WHAT IS REQUIRED
In the abstract on cartilage MR imaging at 3.0 versus 1.5 T, how many of the 29 lesions did the fat-saturated intermediate-weighted fast SE sequence detect at each field strength?

START PAGE EXCERPT

Cartilage MR Imaging at 3.0 versus That at 1.5 T: Preliminary Results in a Porcine Model

Abstract

To compare 1.5- and 3.0-T magnetic resonance (MR) images of porcine knee specimens containing artificial cartilage lesions in terms of accuracy of lesion depiction, image quality, and signal-to-noise ratio (SNR). This Health Insurance Portability and Accountability Act-compliant study had institutional review board approval, and informed consent was obtained from the human volunteers. Two fat-saturated cartilage MR imaging sequences (an intermediate-weighted fast spin-echo [SE] sequence and a spoiled gradient-echo [GRE] sequence) were optimized for imaging at 3.0 T in two human volunteers and then used to image 10 porcine knees in which 29 artificial cartilage lesions had been created. Corresponding sequences were used at 1.5 T for all specimens. Images were assessed by two radiologists in consensus, and diagnostic performance in lesion depiction was determined by using macroscopic findings in specimen slices as a reference standard. SNRs were also calculated. For statistical analysis, the McNemar test of discordant pairs was used with a level of significance of P < .05. The best diagnostic performance for both the intermediate-weighted fast SE and the spoiled GRE sequences was achieved at 3.0 T. With use of corresponding fat-saturated intermediate-weighted fast SE sequences with an identical acquisition time (9 minutes 44 seconds), 26 (90%) of 29 lesions were detected at 3.0 T, while 18 (62%) were detected at 1.5 T. With use of fat-saturated spoiled GRE sequences, 24 (83%) of 29 lesions were detected at 3.0 T (acquisition time, 8 minutes 48 seconds), and 23 (79%) lesions were detected at 1.5 T (acquisition time, 11 minutes 14 seconds). The rate of correct lesion grade assessment was 65% (17 of 26 lesions) at 3.0 T and 61% (11 of 18 lesions) at 1.5 T with the intermediate-weighted fast SE sequences and 83% (20 of 24 lesions) at 3.0 T and 70% (16 of 23 lesions) at 1.5 T with the spoiled GRE sequences. Both subjective evaluation of image quality and SNR values were significantly higher at 3.0 T (P < .05). In this animal model, MR imaging at 3.0 T increased the accuracy of cartilage lesion assessment when compared with imaging at 1.5 T. Image quality and SNR were highest at 3.0 T.

END PAGE EXCERPT
START RECORD EXCERPTS

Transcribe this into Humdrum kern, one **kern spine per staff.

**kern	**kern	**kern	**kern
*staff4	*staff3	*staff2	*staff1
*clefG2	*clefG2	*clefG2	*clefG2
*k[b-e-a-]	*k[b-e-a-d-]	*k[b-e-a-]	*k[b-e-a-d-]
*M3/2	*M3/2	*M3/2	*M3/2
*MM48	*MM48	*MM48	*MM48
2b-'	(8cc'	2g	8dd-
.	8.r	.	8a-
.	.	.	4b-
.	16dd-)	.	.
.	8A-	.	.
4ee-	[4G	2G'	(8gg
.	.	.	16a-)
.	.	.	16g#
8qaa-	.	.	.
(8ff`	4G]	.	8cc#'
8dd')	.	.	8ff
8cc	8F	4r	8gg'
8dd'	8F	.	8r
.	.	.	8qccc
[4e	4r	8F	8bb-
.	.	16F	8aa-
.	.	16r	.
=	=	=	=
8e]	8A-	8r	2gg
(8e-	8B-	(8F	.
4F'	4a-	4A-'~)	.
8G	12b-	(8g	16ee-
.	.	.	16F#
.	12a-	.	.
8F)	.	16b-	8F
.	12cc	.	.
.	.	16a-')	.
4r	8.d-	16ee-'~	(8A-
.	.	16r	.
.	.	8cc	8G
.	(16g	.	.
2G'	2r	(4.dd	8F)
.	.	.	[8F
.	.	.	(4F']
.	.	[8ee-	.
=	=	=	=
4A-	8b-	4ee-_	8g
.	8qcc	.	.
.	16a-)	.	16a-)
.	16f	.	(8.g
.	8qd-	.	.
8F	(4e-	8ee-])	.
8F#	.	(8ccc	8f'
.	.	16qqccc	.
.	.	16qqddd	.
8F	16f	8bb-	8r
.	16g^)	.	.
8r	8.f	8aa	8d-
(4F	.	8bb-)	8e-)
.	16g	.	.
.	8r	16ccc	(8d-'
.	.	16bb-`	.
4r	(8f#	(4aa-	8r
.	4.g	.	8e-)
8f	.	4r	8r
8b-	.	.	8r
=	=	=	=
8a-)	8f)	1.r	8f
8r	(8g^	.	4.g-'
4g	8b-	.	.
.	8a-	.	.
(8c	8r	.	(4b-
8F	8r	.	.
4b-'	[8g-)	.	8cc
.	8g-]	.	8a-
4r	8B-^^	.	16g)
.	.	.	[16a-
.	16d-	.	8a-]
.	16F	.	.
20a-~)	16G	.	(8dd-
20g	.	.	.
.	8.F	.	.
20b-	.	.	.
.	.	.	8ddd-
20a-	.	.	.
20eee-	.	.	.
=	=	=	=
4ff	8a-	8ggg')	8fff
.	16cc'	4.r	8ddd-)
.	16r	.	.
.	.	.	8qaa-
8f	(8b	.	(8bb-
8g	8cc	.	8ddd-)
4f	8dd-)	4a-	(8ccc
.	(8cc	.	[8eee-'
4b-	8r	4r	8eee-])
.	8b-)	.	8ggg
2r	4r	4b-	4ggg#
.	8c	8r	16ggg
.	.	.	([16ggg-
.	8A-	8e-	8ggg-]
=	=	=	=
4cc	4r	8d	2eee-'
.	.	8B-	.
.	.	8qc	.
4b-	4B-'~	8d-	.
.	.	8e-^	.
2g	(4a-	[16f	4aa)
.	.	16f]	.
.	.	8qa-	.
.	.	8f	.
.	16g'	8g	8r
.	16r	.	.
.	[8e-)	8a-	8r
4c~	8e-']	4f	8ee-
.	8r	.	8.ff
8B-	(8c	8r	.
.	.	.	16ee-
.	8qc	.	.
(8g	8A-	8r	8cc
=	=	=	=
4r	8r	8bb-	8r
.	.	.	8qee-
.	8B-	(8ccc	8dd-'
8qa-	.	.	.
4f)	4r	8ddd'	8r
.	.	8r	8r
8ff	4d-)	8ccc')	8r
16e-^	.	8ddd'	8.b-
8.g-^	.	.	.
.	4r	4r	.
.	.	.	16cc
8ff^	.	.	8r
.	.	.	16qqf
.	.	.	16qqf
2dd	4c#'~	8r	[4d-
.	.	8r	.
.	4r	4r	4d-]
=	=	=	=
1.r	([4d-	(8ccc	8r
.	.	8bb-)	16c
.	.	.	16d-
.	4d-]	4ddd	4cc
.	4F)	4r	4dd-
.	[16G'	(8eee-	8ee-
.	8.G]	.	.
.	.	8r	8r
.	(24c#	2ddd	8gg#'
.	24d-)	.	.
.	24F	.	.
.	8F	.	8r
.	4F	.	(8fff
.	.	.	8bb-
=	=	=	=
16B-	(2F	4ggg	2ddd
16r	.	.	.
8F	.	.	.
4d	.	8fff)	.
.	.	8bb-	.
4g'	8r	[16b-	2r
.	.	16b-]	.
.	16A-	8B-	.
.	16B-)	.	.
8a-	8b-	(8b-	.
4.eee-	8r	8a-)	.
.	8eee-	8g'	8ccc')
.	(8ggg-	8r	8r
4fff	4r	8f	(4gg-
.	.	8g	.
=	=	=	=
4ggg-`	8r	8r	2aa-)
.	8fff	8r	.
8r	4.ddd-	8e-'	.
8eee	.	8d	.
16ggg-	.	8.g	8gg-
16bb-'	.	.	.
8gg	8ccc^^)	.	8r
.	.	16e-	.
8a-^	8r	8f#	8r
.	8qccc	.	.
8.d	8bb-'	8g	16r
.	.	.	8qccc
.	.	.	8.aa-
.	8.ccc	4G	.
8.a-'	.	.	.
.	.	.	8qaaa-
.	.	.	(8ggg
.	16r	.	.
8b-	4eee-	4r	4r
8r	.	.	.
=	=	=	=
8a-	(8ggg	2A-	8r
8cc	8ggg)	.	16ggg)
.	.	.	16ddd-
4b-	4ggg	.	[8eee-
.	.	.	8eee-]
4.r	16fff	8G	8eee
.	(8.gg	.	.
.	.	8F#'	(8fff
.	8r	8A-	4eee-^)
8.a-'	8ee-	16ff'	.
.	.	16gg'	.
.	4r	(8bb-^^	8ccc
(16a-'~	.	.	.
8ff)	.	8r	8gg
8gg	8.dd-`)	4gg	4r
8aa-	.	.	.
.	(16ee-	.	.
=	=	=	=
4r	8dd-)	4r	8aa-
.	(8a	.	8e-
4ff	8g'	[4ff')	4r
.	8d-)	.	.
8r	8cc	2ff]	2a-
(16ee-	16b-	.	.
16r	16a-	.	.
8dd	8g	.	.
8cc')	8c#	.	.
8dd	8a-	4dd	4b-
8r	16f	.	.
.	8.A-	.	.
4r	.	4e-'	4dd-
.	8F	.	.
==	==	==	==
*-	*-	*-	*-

END RECORD EXCERPTS

RESPONSE AREA
It detected 26 (90%) of the lesions at 3.0 T and 18 (62%) at 1.5 T.